Visuellement, il est agréable de voir que Tasuku Karasuma ne cherche jamais à singer le style de Hirohiko Araki. Certes, il reprend ses designs de personnage de manière si fidèle qu'aucun des manieurs de la partie 3 n'ait vraiment changé en dix ans, mais la densité de son trait comme sa narration restent libérés et différents de ce à quoi nous sommes habitués sur Jojo. Sur le plan artistique c'est sans doute le mieux à faire, car à quoi bon proposer à un autre mangaka de dessiner du Jojo si c'est pour obtenir un ersatz du style d'Araki ? Une approche visuellement différente, donc, mais pas dénuée de charme !
Alors, le premier tome de Crazy D: Demon Heartbreak offre une agréable entrée en matière, par une intrigue qui repose sur de grosses facilités, mais qui a le mérite d'équilibrer le fan-service et l'intrigue prometteuse. En attendant les romans de la saga et, surtout, The Jojolands, on restera curieux de voir ce que le spin-off a à nous proposer sur ses deux derniers opus.

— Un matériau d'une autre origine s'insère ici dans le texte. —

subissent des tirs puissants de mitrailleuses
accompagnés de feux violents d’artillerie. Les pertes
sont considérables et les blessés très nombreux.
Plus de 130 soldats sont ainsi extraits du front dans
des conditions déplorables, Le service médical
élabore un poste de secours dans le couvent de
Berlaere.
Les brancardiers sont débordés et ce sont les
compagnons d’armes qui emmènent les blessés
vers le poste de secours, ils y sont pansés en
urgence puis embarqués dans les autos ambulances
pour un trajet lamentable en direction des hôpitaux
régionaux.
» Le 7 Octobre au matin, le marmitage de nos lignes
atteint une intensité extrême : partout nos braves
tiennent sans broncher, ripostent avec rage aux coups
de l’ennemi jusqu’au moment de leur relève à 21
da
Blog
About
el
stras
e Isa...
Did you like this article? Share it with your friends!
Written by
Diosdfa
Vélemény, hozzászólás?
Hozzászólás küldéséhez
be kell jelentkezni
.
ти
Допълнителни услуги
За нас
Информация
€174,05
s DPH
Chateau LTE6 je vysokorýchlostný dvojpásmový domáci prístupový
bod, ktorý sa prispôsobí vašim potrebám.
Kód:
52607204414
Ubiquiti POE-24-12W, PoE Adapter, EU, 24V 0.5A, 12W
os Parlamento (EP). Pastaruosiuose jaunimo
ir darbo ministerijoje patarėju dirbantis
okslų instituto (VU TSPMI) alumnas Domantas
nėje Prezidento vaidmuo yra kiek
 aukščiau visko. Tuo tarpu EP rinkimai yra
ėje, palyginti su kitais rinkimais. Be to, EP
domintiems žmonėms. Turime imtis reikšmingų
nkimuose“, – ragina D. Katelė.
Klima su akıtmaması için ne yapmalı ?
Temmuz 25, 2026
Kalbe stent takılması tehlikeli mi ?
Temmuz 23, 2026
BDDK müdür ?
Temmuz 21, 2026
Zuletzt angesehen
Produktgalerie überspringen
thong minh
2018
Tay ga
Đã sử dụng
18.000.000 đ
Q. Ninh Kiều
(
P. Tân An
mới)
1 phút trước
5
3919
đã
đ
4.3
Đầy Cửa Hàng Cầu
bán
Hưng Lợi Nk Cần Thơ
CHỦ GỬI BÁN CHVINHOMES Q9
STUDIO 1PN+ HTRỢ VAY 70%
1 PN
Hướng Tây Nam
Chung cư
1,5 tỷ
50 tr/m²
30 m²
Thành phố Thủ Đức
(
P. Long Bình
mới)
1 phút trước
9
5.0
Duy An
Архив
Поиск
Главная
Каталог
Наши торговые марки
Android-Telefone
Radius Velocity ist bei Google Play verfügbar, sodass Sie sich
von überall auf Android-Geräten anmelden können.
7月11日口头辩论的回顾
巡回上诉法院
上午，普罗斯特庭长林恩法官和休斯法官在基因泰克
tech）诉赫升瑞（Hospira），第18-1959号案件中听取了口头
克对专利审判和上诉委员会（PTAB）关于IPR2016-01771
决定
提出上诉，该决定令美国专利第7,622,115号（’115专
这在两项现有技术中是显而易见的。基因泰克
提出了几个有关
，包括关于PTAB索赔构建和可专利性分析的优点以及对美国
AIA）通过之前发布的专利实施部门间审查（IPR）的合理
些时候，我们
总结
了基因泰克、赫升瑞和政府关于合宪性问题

On gardera néanmoins quelques réserves sur le travail global des éditions Delcourt/Tonkam et leurs collaborateurs. Rien à redire sur la fabrication en elle-même, mais quelques lacunes du texte sont à noter. Outre des maladresses quand Ryoko s'adresse à Kakyôin, tantôt grand-frère tantôt cousin, le choix d'onomatopées pour traduire le célèbre "Dorarara" de Josuke et son Crazy Diamond auront de quoi horripiler le fan fidèle aux fameux cris de guerre des personnages de la saga. Une erreur qui provient certainement du changement de traducteur, puisque Fabien Nabhan officie pour la première fois sur Jojo, et par le manque d'indication fournie pour le texte français. Dans un monument tel que Jojo, une bible des termes semble indispensable.